7. Il y a lieu, dans les circonstances de l'espèce, en application des dispositions de l'article L. 761-1 du code de justice administrative, de mettre à la charge de l'Etat une somme de 1 200 euros qu'il paiera à Mme A épouse B, au titre des frais non compris dans les dépens que cette dernière a exposés.
O R D O N N E :
Article 1er : L'article 2 de l'ordonnance du juge des référés du tribunal administratif de Cergy-Pontoise n° 2206891 du 30 mai 2022 est modifié comme suit :
Il est enjoint au préfet des Hauts-de-Seine de délivrer à Mme A épouse B, dans un délai de 72 heures à compter de la notification de la présente décision, un document provisoire de séjour l'autorisant à travailler valable jusqu'à ce qu'il soit statué sur la requête au fond n° 2206897 ou jusqu'à la fin de l'instruction de sa demande de titre de séjour, sous astreinte de 100 euros par période de 24 heures de retard.

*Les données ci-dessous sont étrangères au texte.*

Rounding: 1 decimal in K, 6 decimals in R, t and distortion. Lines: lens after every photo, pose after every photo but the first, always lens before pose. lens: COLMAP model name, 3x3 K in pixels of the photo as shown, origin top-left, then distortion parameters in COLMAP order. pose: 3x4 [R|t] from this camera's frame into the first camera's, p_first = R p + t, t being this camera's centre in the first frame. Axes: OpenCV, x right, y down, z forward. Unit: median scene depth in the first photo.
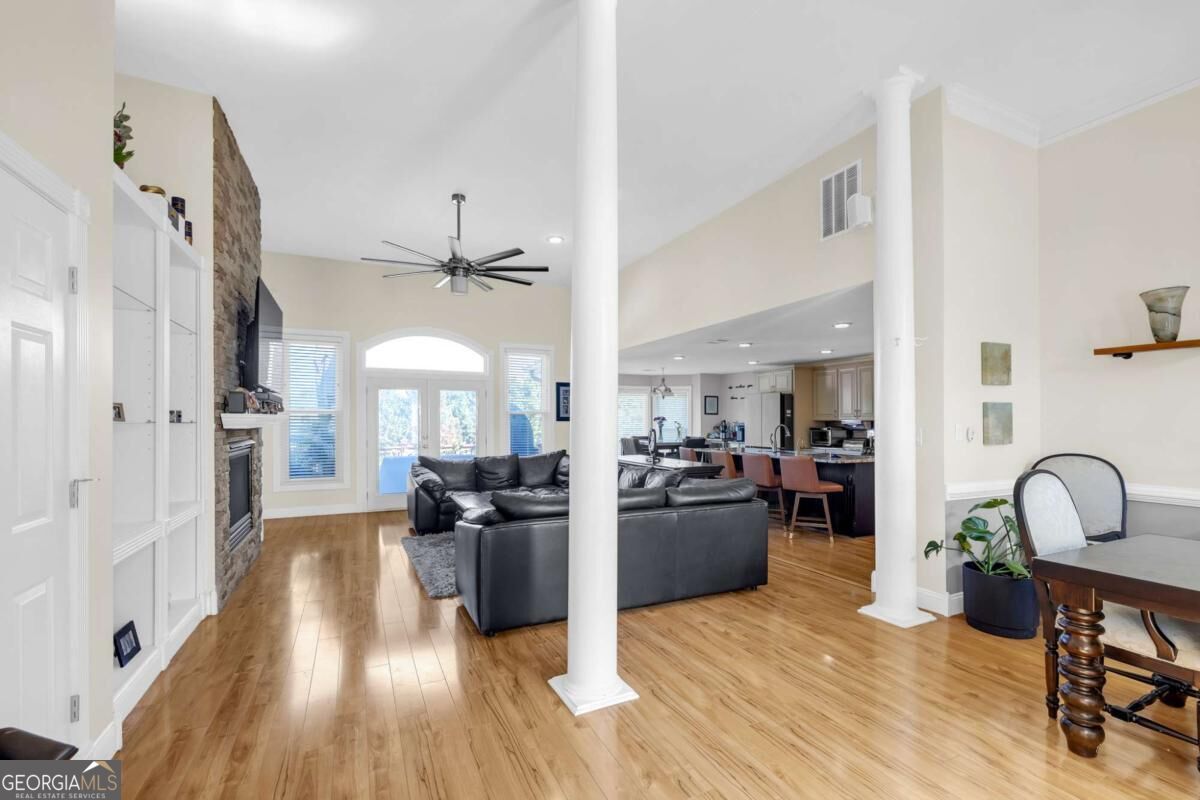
lens RADIAL K [[515.5, 0, 595.5], [0, 515.5, 419.4], [0, 0, 1]] dist [0.000998, 0.000108]
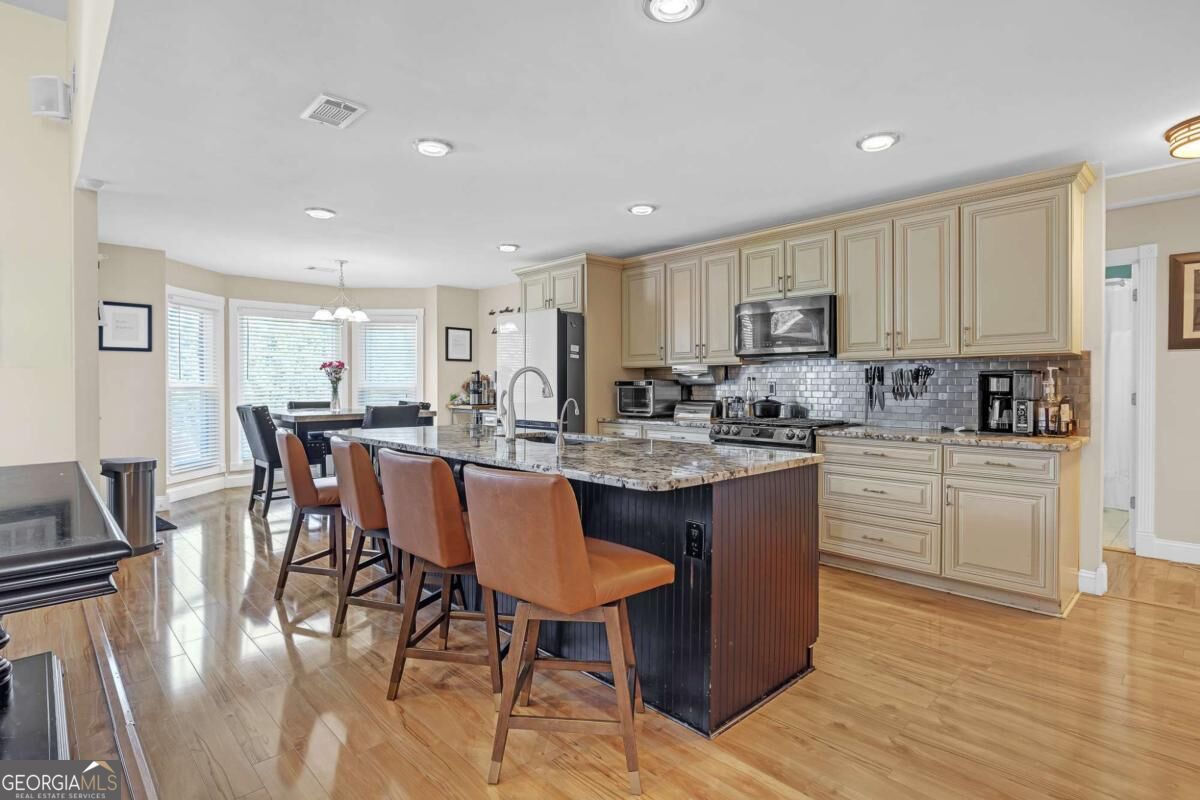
lens RADIAL K [[596.5, 0, 598.7], [0, 596.5, 386.1], [0, 0, 1]] dist [0.000769, 0.000059]
pose [[0.948658, 0.001121, 0.316302, 0.216339], [-0.002203, 0.999993, 0.003062, 0.019315], [-0.316296, -0.003601, 0.948654, 0.452107]]
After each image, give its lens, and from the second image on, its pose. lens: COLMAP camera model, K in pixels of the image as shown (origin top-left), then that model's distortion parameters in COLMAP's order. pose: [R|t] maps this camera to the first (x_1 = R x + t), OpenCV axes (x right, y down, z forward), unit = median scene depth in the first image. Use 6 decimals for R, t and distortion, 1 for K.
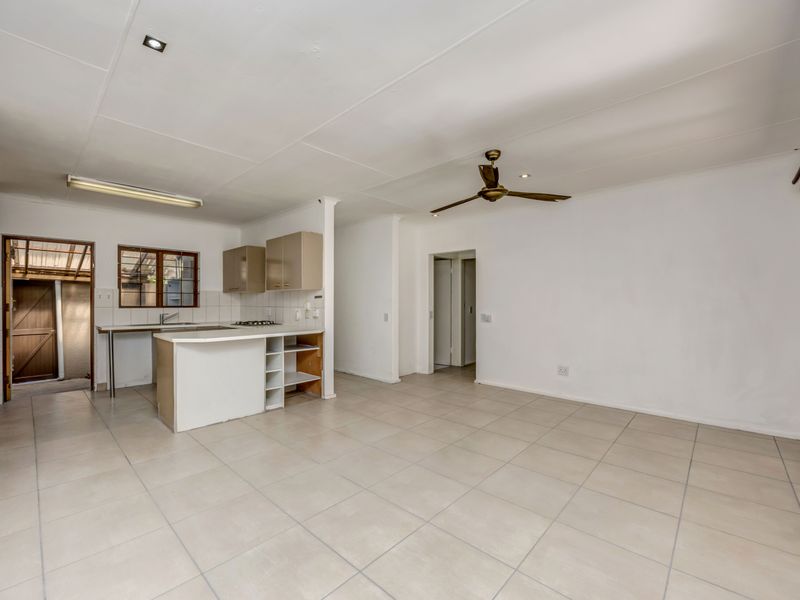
lens RADIAL K [[359.5, 0, 403.7], [0, 359.5, 302.9], [0, 0, 1]] dist [-0.020105, -0.000362]
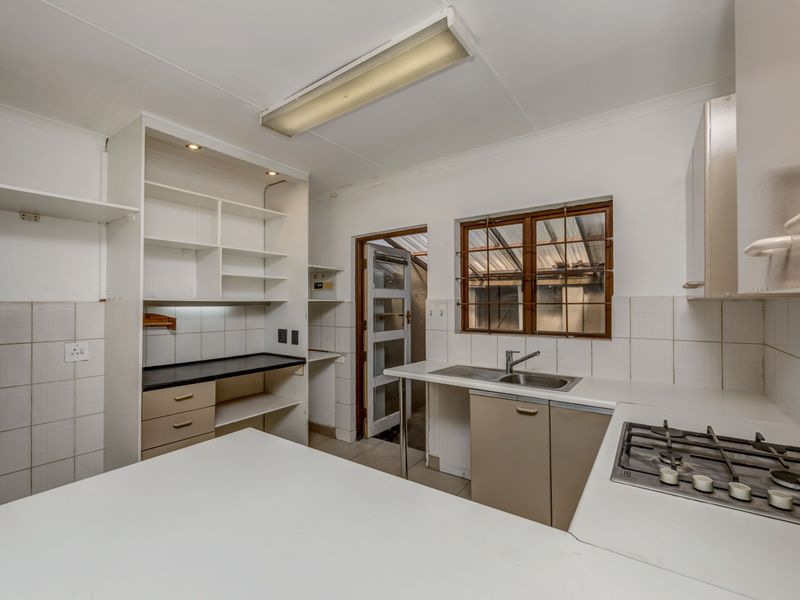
lens RADIAL K [[359.5, 0, 403.7], [0, 359.5, 302.9], [0, 0, 1]] dist [-0.020105, -0.000362]
pose [[0.131521, -0.005149, -0.991300, -0.196437], [0.002964, 0.999984, -0.004801, -0.024055], [0.991309, -0.002307, 0.131535, 0.671885]]
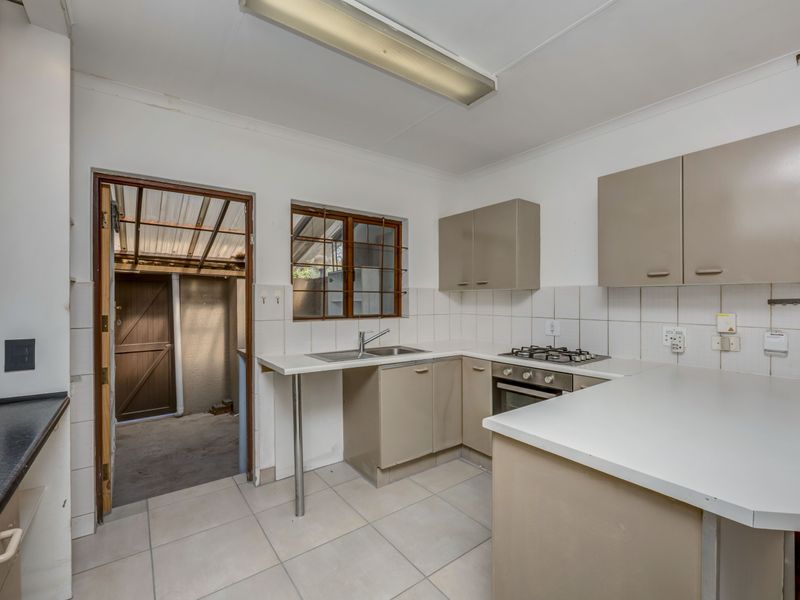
lens RADIAL K [[359.5, 0, 403.7], [0, 359.5, 302.9], [0, 0, 1]] dist [-0.020105, -0.000362]
pose [[0.985184, 0.003275, -0.171471, -0.439415], [-0.002257, 0.999979, 0.006131, -0.013208], [0.171487, -0.005653, 0.985170, 0.403952]]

Article 2 : L'Etat versera à Mme A épouse B une somme de 1 200 euros en application de l'article L. 761-1 du code de justice administrative.
Article 3 :La présente ordonnance sera notifiée à Mme C A épouse B et au ministre de l'intérieur et des outre-mer.
Copie en sera délivrée au préfet des Hauts-de-Seine.
Fait à Cergy, le 11 juillet 2022.
Le juge des référés,
signé
P. Thierry
La République mande et ordonne au ministre de l'intérieur et des outre-mer en ce qui le concerne ou à tous commissaires de justice à ce requis en ce qui concerne les voies de droit commun contre les parties privées, de pourvoir à l'exécution de la présente décision.